The training group is used to train the supervision model, fit the model, and adjust parameters to select the best algorithm; while the test group is used to evaluate the effect of the trained model without changing the parameters and effects of the model. We evaluated the output of eight ML models and compared their accuracy in predicting LN co-infection via clinical and numerical performance metrics. The research results show that the XGB model shows good performance in predicting the LN co-infection or not. Furthermore, based on the outcomes generated by the XGB model, the most significant factors contributing to infection, in descending order of importance, are T, RBC, LOS, and LYMP%. Previous studies usually used classical regression methods to identify risk factors and build risk prediction models30. However, these methods may not capture nonlinear relationships between explanatory and outcome variables. In contrast, ML techniques pay more attention to the deviation between predicted values and actual values and are better able to handle these limitations. ML methods also take into account more information gain, naturally eliminate linear correlations, and avoid non-linear correlations. Predicting LN co-infection by ML methods based on performance predictors is feasible and was evaluated based on clinical data sets in this study.

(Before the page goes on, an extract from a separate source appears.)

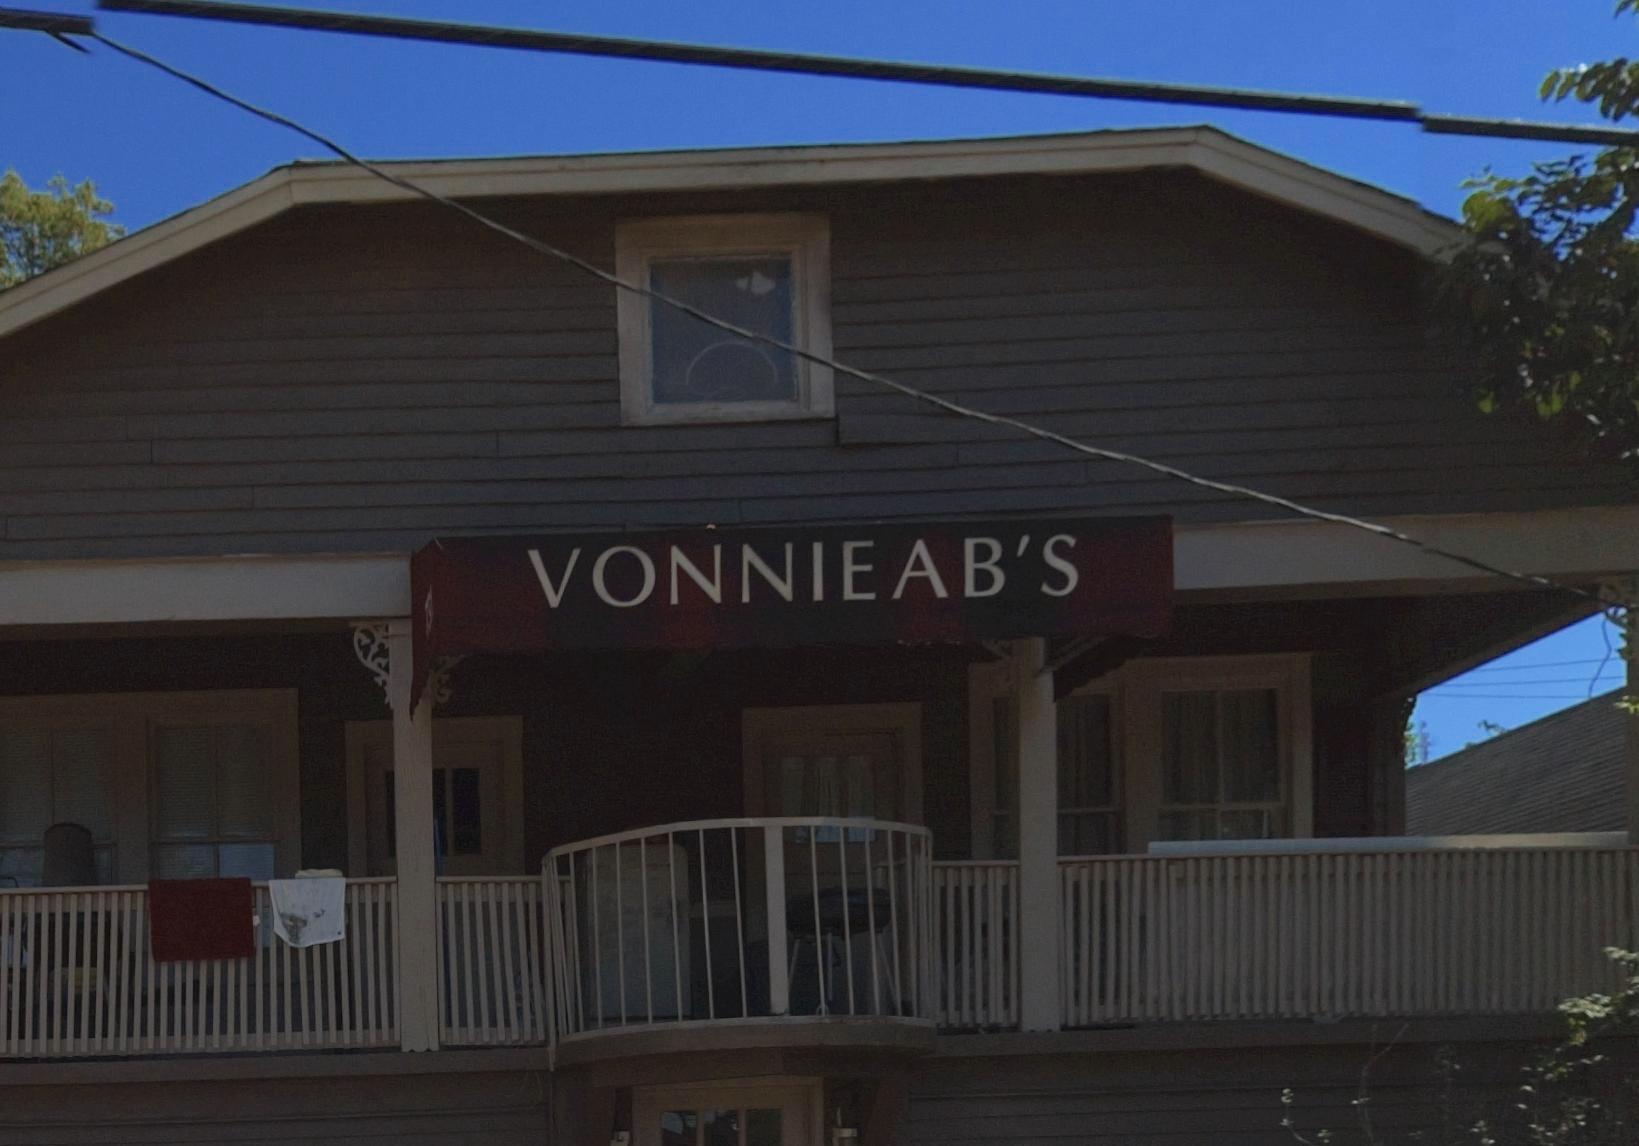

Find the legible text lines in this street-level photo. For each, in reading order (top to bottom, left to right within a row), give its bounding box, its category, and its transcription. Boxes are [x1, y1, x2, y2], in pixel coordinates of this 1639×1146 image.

Our study is the first to use multiple ML algorithms to predict whether LN is coinfected. This study uses ML methods to build a co-infection prediction model that can deeply mine data based on real-world evidence. Through an extensive comparison of various algorithms, we have determined that the XGB model exhibits the most robust predictive capabilities among them. To the best of our knowledge, there are currently few studies on LN co-infection prediction models. This study provides new perspectives and guidance for LN, making the infection model more concise and accurate. In contrast to traditional models, ML models possess the ability to uncover and leverage untapped variables, effectively mitigating the limitations inherent in real-world clinical experience. Nonetheless, it is essential to acknowledge and address several limitations in our work. First, this was a retrospective study design, and the recorded data were irregular or incomplete, preventing us from incorporating new variables. Therefore, we make it more balanced by removing as much noise and imperfect records as possible from the dataset. Secondly, this study has only been internally validated and has not yet been externally validated, requiring prospective cohort validation from more centers in the future. Third, feature extraction and screening have a great impact on research results. Finally, the limited sample size in this study limits the possibility of further optimizing the performance of the model. In the future, our model's performance is poised to further enhance as we expand our scope by testing diverse classification techniques on larger, multicenter, qualitative datasets.

Conclusion

We conducted infection prediction of LN using eight ML algorithms. Our research found that the XGB algorithm outperformed other models in terms of prediction accuracy, which may be one of the preferred options for studying patients with co-infected LN. Clinicians can utilize the XGB algorithm to early and effectively identify individuals LN with infection or not.